:: DATA ::
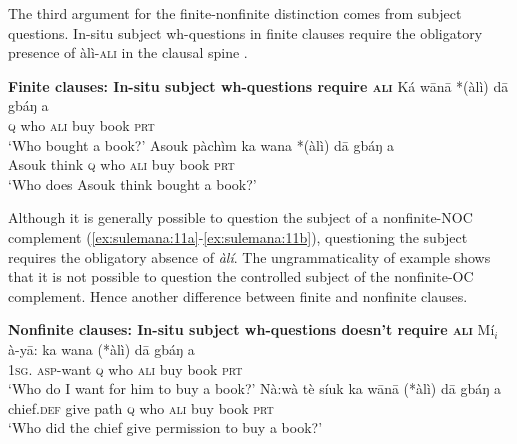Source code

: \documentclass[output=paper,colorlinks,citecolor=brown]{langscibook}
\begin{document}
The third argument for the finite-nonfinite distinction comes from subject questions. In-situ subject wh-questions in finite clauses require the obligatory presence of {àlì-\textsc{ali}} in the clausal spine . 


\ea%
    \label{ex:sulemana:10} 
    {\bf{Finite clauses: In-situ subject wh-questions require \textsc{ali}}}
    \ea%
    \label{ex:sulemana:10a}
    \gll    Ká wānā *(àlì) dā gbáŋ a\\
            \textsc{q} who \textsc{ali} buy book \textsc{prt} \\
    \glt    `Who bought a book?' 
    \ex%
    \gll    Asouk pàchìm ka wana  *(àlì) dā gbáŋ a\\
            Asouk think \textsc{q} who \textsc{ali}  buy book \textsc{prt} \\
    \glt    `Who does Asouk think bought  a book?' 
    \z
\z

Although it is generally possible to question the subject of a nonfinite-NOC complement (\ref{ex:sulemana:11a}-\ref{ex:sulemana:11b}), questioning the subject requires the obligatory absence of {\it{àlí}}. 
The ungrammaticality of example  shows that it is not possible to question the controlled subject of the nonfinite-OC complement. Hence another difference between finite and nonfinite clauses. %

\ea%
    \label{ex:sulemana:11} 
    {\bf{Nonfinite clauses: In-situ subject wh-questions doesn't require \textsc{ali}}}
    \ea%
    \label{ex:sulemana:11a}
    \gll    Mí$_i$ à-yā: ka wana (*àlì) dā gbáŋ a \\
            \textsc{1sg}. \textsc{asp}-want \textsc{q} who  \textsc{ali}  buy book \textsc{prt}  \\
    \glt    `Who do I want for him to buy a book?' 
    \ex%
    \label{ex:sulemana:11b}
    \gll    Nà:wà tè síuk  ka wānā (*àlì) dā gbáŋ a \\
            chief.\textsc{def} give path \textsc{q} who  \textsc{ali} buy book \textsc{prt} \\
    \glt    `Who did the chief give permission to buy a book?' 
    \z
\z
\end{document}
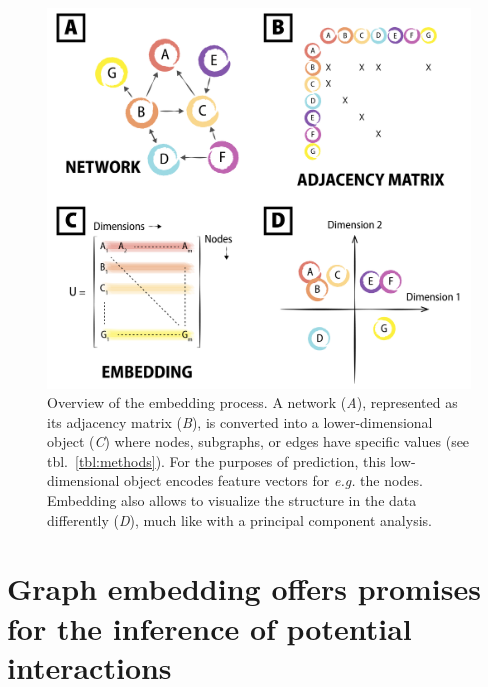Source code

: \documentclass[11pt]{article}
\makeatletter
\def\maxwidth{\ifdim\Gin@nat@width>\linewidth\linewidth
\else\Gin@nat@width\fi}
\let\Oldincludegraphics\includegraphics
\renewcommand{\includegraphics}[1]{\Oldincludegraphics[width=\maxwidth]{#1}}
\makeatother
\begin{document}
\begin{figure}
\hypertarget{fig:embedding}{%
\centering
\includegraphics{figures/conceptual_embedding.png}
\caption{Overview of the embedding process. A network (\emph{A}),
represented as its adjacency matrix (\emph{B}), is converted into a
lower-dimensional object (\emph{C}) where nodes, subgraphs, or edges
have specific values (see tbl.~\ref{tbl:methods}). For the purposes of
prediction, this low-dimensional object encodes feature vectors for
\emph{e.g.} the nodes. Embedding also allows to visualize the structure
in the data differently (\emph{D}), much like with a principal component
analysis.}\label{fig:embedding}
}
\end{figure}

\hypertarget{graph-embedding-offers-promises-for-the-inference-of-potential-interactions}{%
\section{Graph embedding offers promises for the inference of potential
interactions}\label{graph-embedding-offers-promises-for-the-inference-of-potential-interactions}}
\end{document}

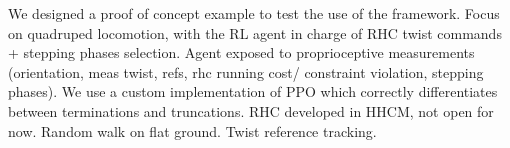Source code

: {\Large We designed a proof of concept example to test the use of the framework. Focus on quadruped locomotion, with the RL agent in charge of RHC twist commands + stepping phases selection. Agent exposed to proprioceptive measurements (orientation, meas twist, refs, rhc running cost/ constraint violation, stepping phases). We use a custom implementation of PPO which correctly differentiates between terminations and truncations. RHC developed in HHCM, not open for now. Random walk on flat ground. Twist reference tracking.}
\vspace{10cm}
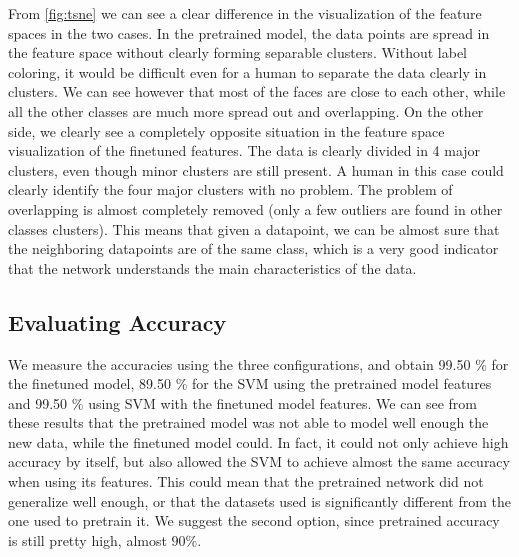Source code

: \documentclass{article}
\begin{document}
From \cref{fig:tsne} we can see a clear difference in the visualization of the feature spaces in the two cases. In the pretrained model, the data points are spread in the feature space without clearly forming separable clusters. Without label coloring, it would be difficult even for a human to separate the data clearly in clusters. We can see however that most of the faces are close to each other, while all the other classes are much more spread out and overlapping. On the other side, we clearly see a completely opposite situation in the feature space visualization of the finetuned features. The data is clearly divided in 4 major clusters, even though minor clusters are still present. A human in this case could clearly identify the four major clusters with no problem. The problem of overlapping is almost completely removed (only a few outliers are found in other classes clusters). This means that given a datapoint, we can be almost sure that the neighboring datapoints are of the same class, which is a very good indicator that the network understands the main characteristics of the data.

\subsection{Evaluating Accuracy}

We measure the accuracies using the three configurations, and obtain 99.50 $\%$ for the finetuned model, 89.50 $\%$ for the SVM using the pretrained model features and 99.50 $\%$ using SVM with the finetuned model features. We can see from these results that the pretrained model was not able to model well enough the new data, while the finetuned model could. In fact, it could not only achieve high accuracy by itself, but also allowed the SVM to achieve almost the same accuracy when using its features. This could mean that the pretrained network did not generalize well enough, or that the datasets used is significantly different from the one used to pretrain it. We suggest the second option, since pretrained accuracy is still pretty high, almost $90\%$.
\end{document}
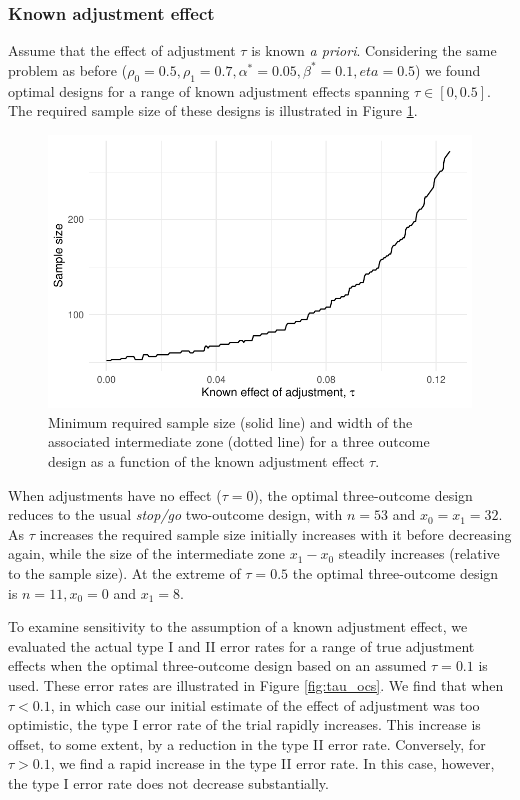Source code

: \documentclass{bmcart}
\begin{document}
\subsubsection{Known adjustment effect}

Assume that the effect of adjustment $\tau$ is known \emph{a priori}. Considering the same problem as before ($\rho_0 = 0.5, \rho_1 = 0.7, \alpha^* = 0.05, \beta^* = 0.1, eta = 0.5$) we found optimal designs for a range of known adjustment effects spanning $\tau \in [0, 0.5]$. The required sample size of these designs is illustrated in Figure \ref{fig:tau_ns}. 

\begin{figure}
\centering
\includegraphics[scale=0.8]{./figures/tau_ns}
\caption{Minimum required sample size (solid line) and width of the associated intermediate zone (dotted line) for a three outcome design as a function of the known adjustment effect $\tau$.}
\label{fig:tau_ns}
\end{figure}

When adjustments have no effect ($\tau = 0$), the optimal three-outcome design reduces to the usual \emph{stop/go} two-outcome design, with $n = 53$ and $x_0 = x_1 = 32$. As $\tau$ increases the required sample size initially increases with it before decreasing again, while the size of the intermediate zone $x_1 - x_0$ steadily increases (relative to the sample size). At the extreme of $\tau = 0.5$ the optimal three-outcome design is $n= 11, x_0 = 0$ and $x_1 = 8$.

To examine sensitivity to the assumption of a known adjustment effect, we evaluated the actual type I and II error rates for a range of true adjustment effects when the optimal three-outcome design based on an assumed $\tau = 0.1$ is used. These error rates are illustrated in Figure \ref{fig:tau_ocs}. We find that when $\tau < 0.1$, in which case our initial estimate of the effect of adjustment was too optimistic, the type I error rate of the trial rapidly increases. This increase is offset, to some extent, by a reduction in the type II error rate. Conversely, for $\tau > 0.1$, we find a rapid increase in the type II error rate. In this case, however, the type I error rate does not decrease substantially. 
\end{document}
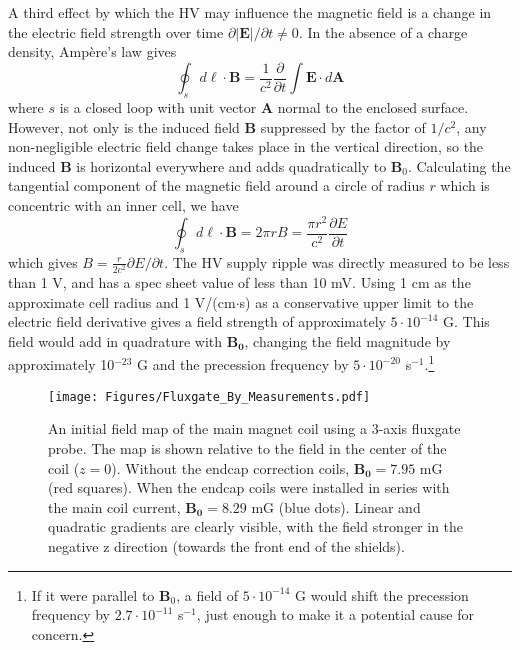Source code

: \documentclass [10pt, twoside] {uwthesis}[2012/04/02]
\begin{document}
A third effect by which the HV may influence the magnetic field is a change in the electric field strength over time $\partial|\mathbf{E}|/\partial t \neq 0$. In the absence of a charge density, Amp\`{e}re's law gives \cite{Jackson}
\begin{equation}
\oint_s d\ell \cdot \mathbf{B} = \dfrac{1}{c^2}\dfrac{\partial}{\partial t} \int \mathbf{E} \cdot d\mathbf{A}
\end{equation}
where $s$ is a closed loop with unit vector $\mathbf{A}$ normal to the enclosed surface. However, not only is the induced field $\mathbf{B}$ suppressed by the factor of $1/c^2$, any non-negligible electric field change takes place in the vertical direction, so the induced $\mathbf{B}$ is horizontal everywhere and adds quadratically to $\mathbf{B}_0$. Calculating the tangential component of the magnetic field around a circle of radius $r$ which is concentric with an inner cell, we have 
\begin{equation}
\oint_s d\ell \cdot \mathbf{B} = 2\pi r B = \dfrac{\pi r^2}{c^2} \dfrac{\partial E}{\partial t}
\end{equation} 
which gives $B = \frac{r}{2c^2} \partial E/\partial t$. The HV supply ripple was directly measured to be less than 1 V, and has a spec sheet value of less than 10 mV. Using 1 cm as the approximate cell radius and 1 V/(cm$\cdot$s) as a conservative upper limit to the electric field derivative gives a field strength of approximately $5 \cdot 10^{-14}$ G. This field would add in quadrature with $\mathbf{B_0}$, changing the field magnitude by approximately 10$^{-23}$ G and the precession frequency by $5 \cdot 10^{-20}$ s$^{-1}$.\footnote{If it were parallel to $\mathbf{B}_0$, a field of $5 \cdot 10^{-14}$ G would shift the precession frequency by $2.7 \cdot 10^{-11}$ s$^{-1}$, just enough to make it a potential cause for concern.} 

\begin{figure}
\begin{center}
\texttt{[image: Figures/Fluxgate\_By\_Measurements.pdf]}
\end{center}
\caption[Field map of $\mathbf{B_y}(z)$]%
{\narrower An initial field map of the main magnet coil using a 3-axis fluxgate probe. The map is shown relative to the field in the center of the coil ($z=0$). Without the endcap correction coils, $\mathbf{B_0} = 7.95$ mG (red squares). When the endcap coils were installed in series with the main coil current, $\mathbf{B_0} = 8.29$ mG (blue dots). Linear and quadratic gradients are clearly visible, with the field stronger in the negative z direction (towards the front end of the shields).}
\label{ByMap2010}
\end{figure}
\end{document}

:: JOB ITEM ::
Which lines of the data above contain "found"? Copy each one.

:: TASK OUTPUT ::
From \cref{fig:tsne} we can see a clear difference in the visualization of the feature spaces in the two cases. In the pretrained model, the data points are spread in the feature space without clearly forming separable clusters. Without label coloring, it would be difficult even for a human to separate the data clearly in clusters. We can see however that most of the faces are close to each other, while all the other classes are much more spread out and overlapping. On the other side, we clearly see a completely opposite situation in the feature space visualization of the finetuned features. The data is clearly divided in 4 major clusters, even though minor clusters are still present. A human in this case could clearly identify the four major clusters with no problem. The problem of overlapping is almost completely removed (only a few outliers are found in other classes clusters). This means that given a datapoint, we can be almost sure that the neighboring datapoints are of the same class, which is a very good indicator that the network understands the main characteristics of the data.
Assume that the effect of adjustment $\tau$ is known \emph{a priori}. Considering the same problem as before ($\rho_0 = 0.5, \rho_1 = 0.7, \alpha^* = 0.05, \beta^* = 0.1, eta = 0.5$) we found optimal designs for a range of known adjustment effects spanning $\tau \in [0, 0.5]$. The required sample size of these designs is illustrated in Figure \ref{fig:tau_ns}. 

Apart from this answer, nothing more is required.